[Directions for this task]
Your answer should be an exact copy of the lines from the one holding "vfov_deg: 20.2" to the end of the material below, pictures left out.

- - - - - - -

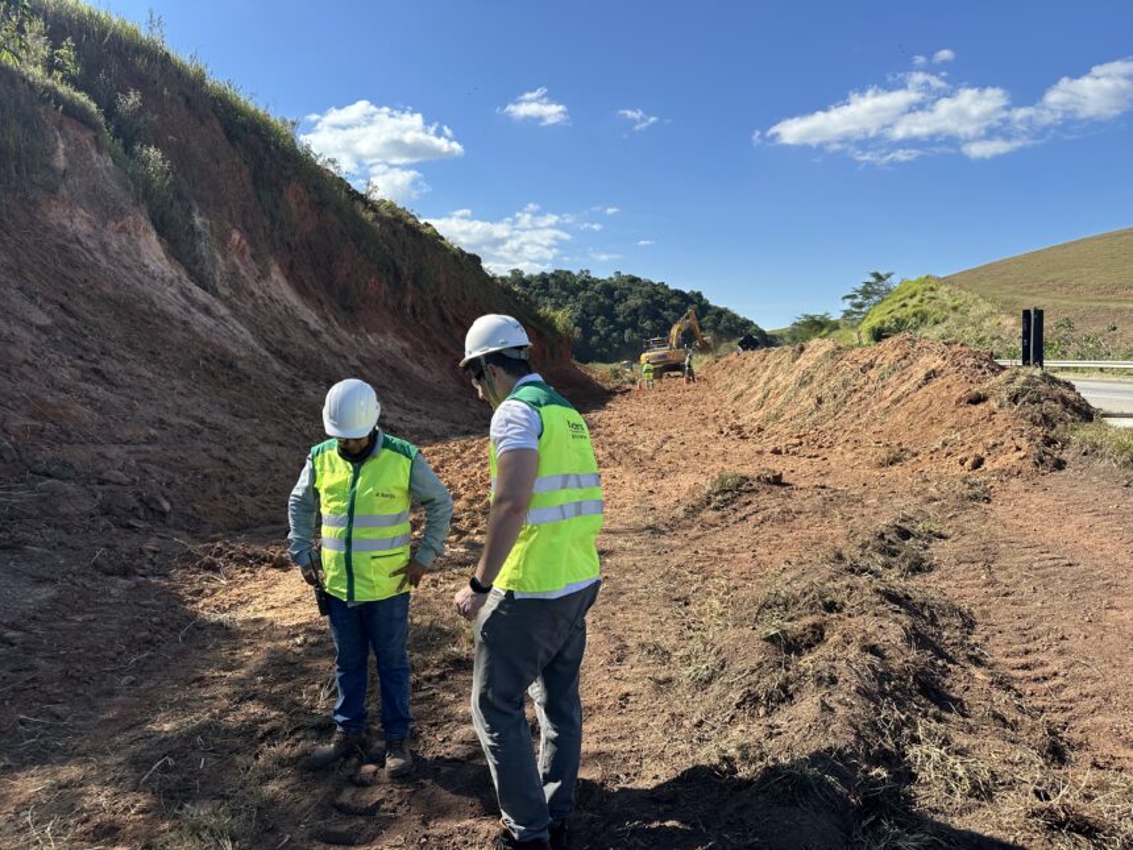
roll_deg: -0.2
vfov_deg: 56.8
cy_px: 425
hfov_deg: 71.6
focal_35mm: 24
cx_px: 566
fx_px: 786
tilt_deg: -4.3
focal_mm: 6.86
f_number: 1.78
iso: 80
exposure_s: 1/3597
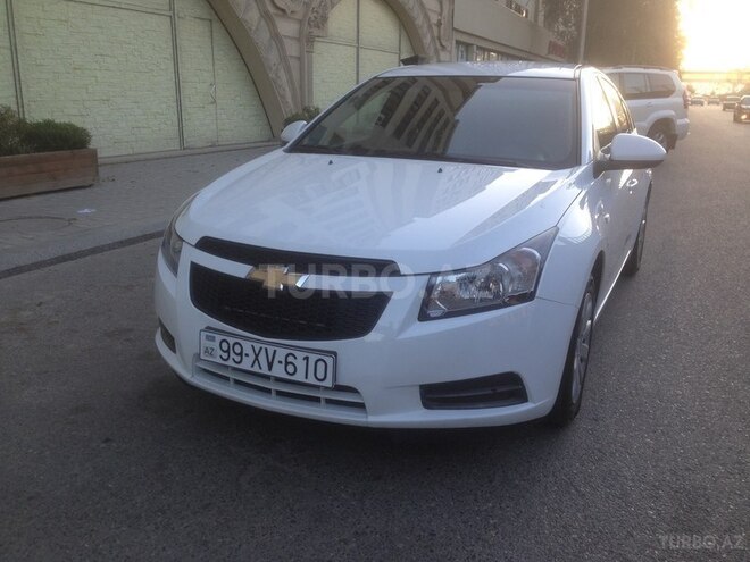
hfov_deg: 55.4
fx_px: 715
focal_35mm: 33
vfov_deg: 42.9
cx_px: 375
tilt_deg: -15.3
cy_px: 281
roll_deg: -1.4
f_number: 2.4
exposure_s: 1/163
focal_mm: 4.12
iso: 50
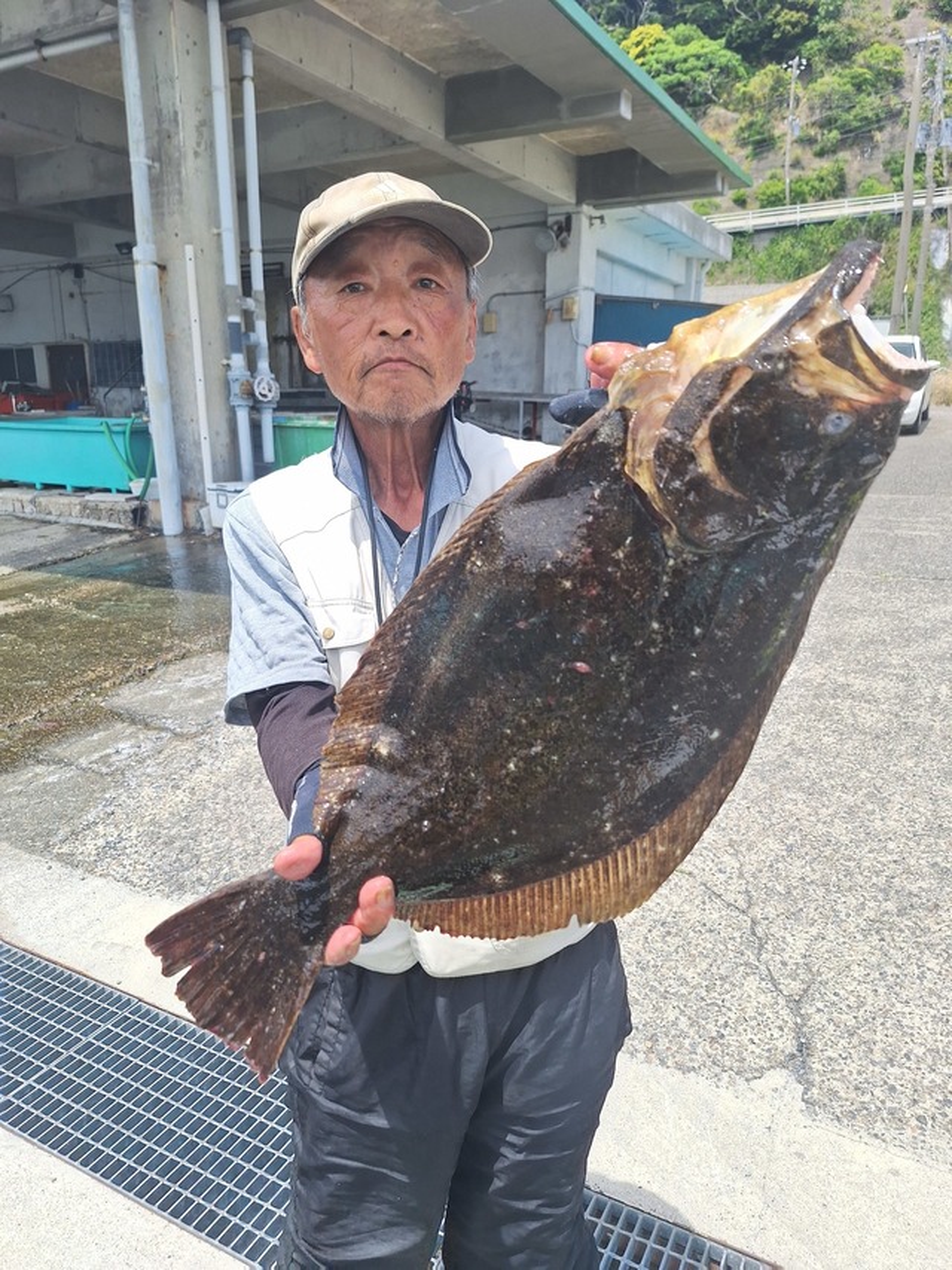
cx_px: 476
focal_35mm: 23
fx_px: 844
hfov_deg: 58.9
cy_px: 635
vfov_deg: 73.9
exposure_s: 1/1631
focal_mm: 5.54
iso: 40
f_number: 1.8
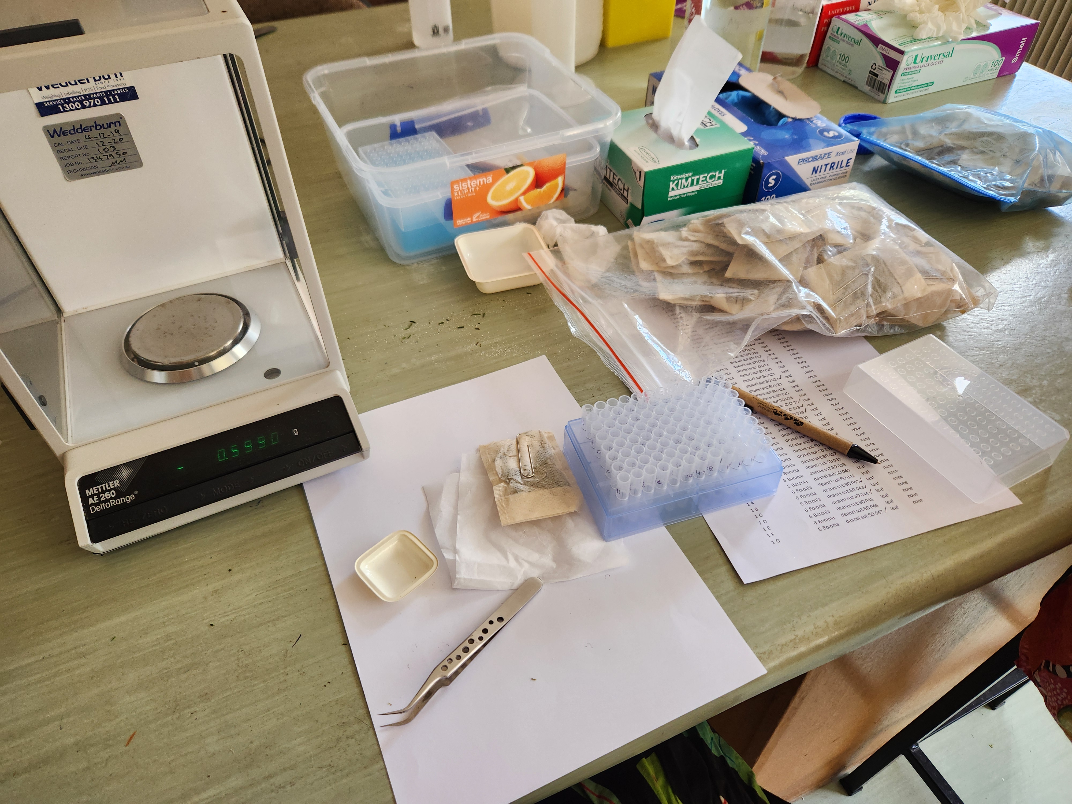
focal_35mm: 23
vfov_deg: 58.9
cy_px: 402
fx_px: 712
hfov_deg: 73.9
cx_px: 536
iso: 200
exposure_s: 1/180
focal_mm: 5.4
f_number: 1.8
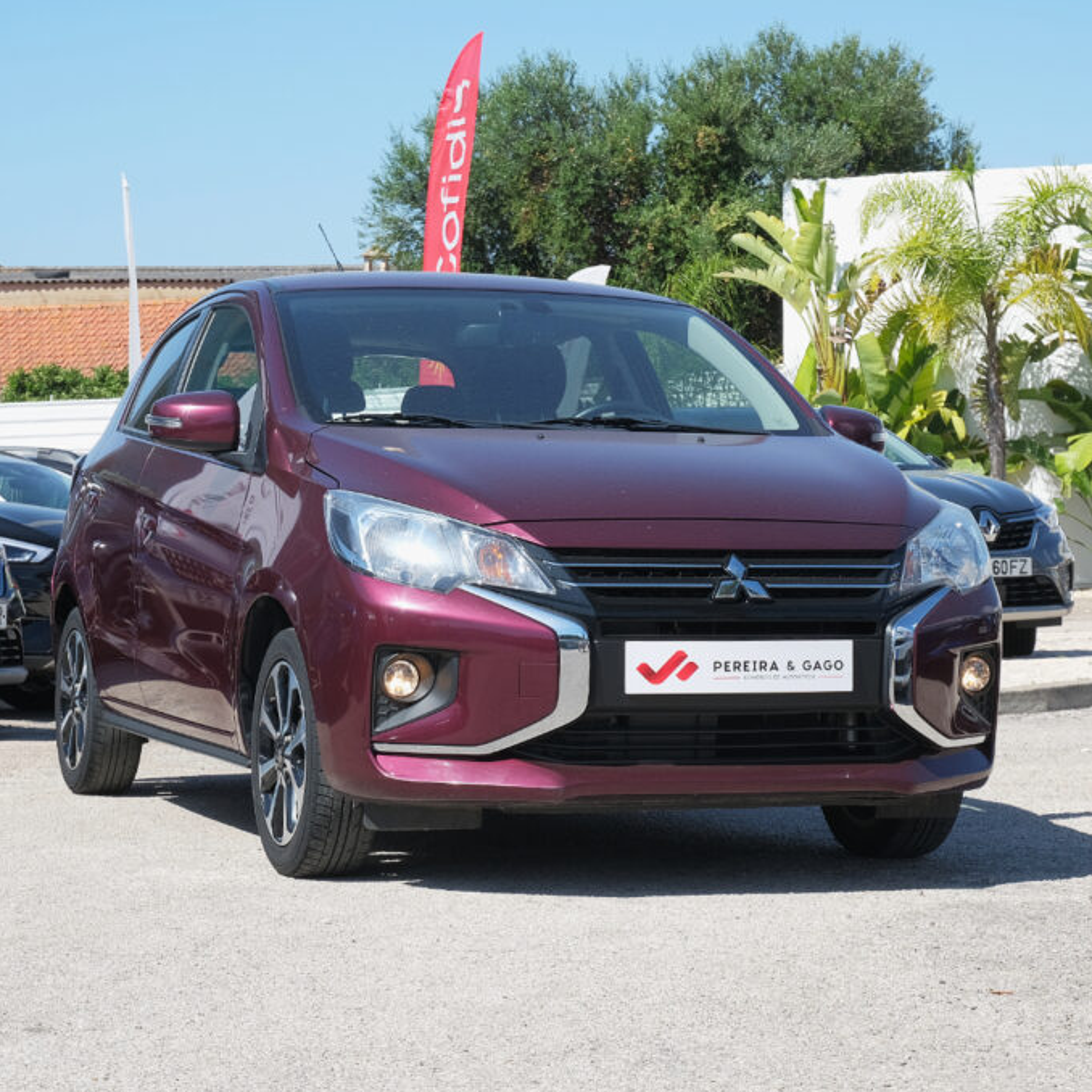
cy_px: 545
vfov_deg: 20.2
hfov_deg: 20.2
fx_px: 3069
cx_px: 540
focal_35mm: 86
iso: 160
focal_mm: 44.5
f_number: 9
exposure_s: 1/200
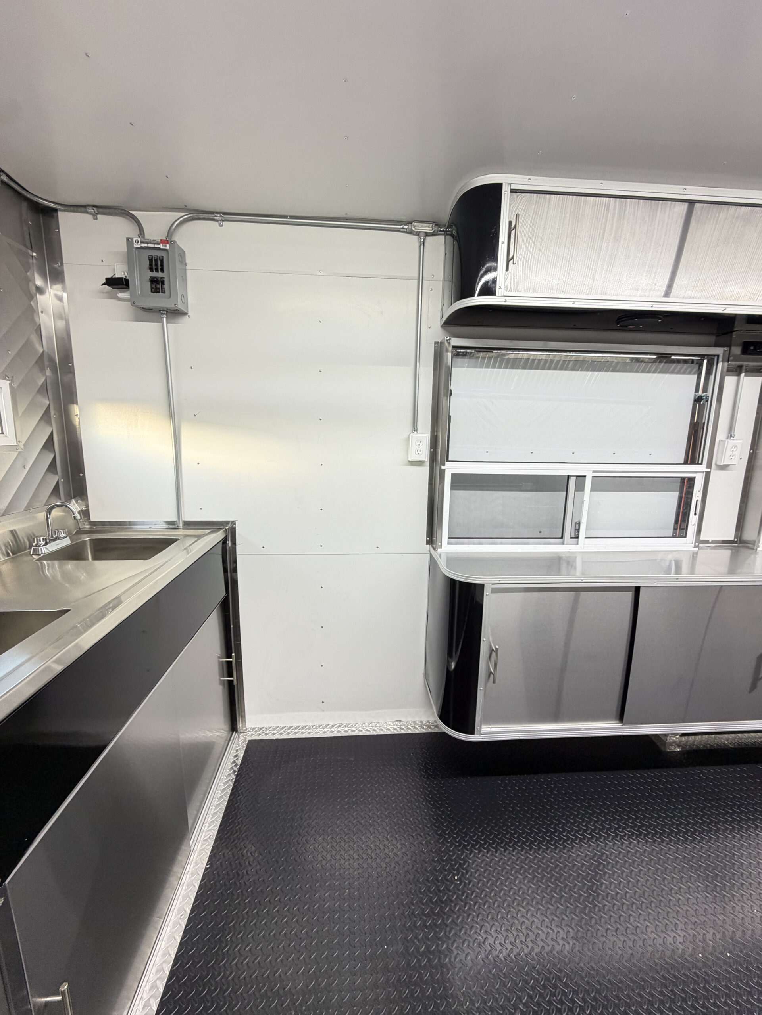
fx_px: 411
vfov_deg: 102.1
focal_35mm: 14
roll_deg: +0.8
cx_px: 381
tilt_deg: -9.9
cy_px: 508
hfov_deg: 85.7
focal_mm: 2.22
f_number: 2.2
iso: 200
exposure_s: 1/60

- - - - - - -

[Solved problem]
vfov_deg: 20.2
hfov_deg: 20.2
fx_px: 3069
cx_px: 540
focal_35mm: 86
iso: 160
focal_mm: 44.5
f_number: 9
exposure_s: 1/200
fx_px: 411
vfov_deg: 102.1
focal_35mm: 14
roll_deg: +0.8
cx_px: 381
tilt_deg: -9.9
cy_px: 508
hfov_deg: 85.7
focal_mm: 2.22
f_number: 2.2
iso: 200
exposure_s: 1/60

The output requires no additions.